*** Opening Source material ***

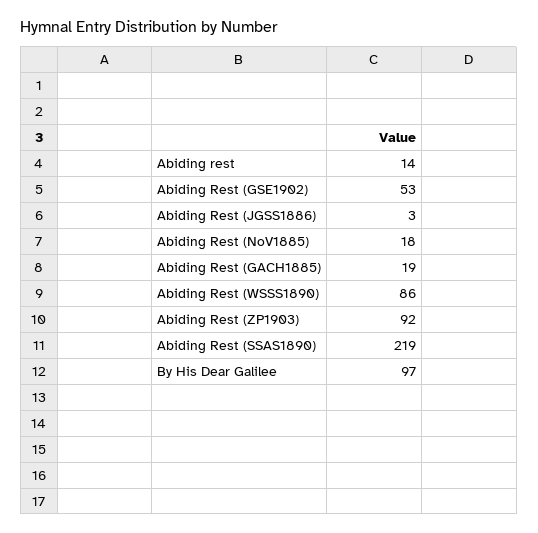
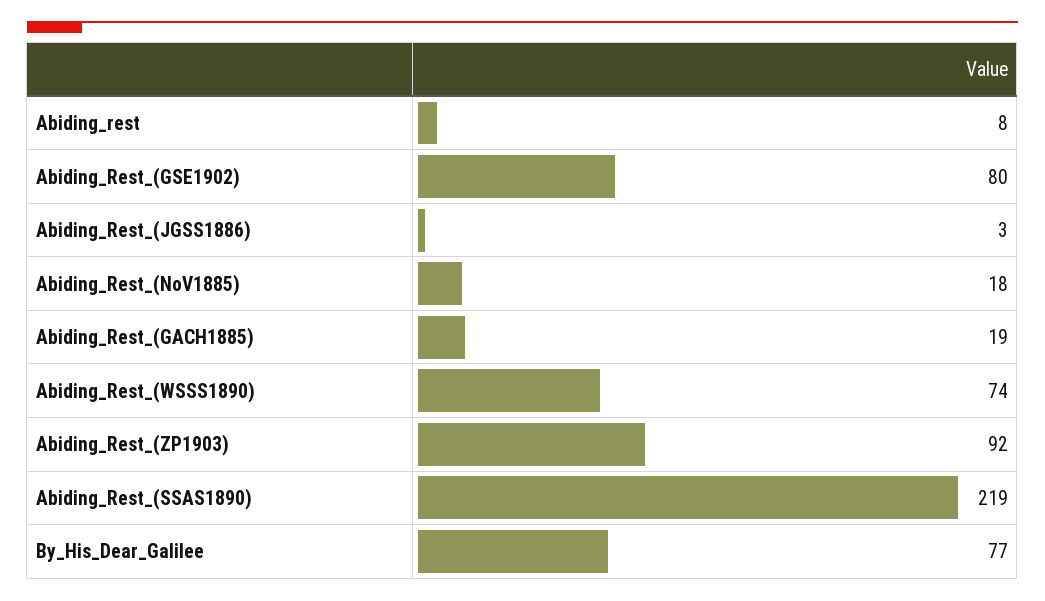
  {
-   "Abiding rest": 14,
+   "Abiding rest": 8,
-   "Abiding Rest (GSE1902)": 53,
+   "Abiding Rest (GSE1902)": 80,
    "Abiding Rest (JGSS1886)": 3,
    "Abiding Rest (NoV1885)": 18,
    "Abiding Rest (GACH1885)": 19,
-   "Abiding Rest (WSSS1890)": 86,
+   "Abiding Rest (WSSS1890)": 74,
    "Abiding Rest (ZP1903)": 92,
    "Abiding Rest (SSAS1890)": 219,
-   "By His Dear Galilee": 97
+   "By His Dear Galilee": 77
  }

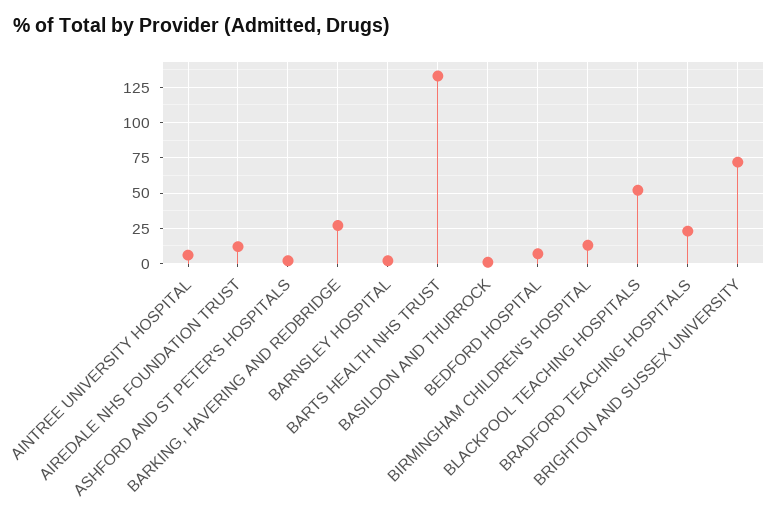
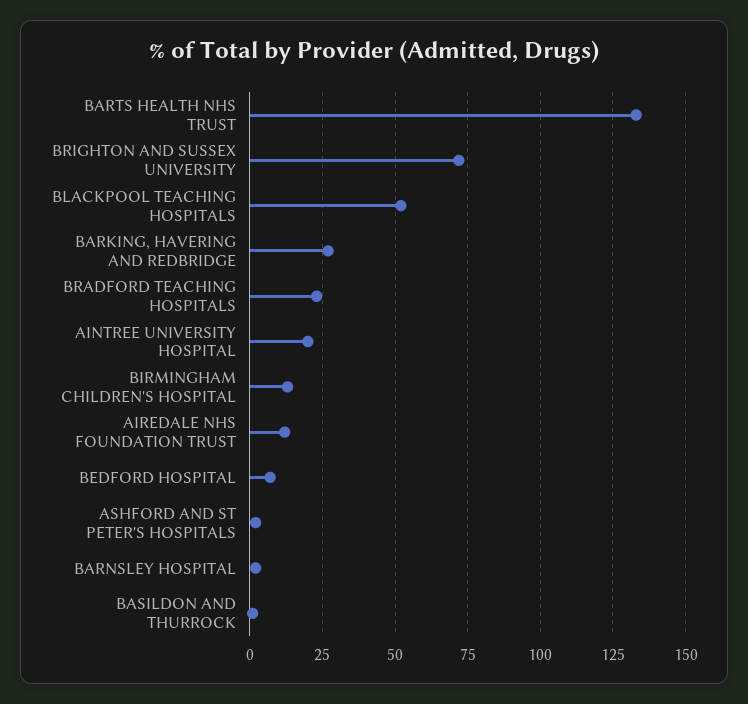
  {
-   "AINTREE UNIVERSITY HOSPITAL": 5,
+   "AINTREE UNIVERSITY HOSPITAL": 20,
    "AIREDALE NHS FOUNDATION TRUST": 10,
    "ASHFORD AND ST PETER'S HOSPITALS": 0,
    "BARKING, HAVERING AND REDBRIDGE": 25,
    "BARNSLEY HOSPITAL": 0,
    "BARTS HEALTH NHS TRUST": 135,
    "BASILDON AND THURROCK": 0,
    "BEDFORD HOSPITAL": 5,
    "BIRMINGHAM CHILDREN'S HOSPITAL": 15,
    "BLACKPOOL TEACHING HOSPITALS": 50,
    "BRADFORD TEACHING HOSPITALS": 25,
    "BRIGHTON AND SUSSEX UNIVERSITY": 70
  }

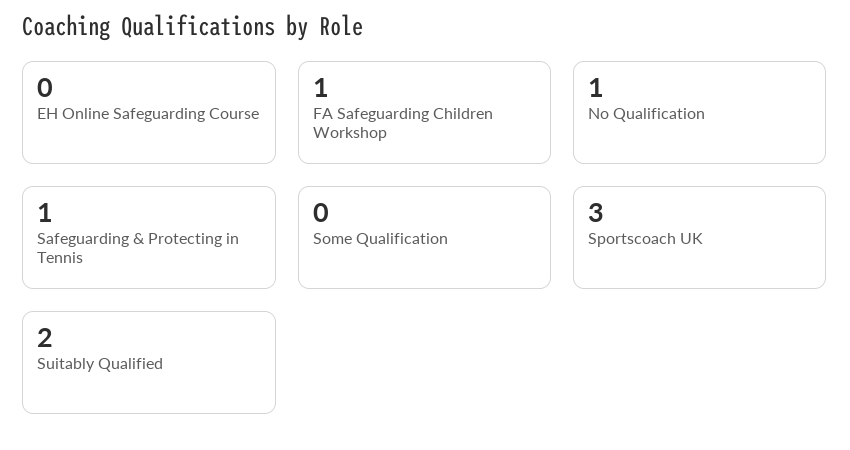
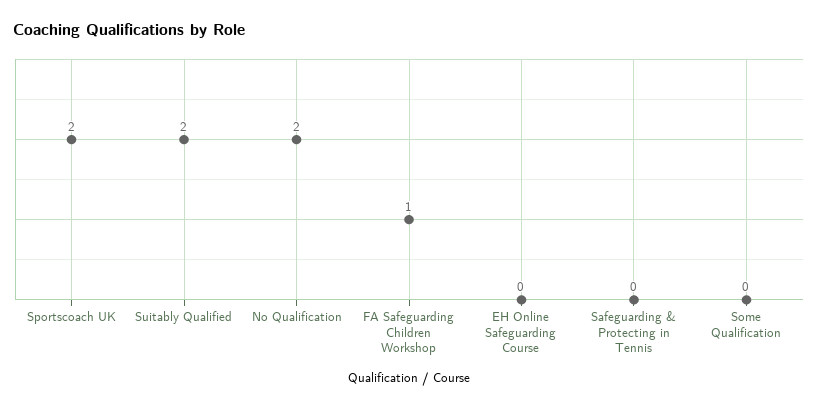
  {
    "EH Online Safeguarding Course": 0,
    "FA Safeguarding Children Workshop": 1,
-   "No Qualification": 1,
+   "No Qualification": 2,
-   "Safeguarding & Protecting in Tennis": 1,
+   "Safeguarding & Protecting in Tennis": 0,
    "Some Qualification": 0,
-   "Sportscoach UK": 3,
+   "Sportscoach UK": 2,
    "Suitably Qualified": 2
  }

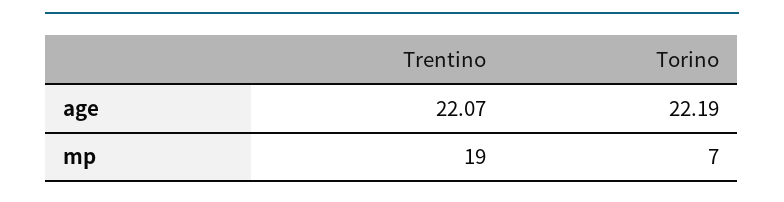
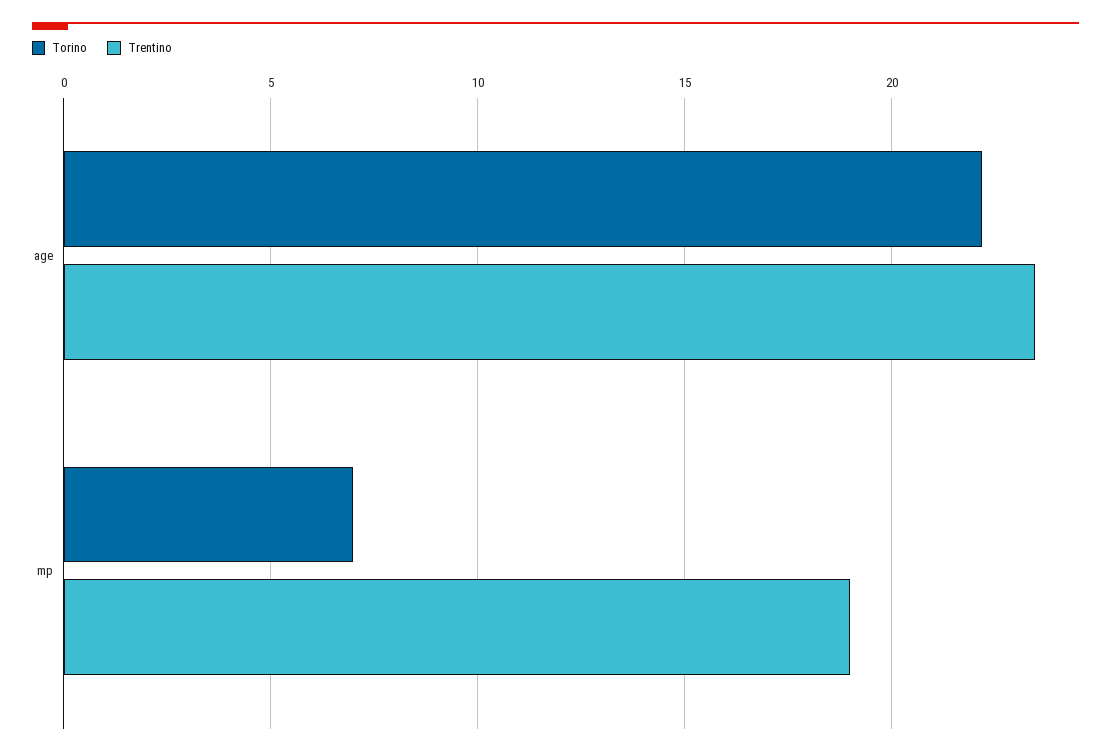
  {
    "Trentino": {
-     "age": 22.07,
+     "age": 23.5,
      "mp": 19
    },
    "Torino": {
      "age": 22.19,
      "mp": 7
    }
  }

*** Closing Source material ***

Where the string "Tennis" occurs in the data, return the whole line.

**Answer for this exercise**
-   "Safeguarding & Protecting in Tennis": 1,
+   "Safeguarding & Protecting in Tennis": 0,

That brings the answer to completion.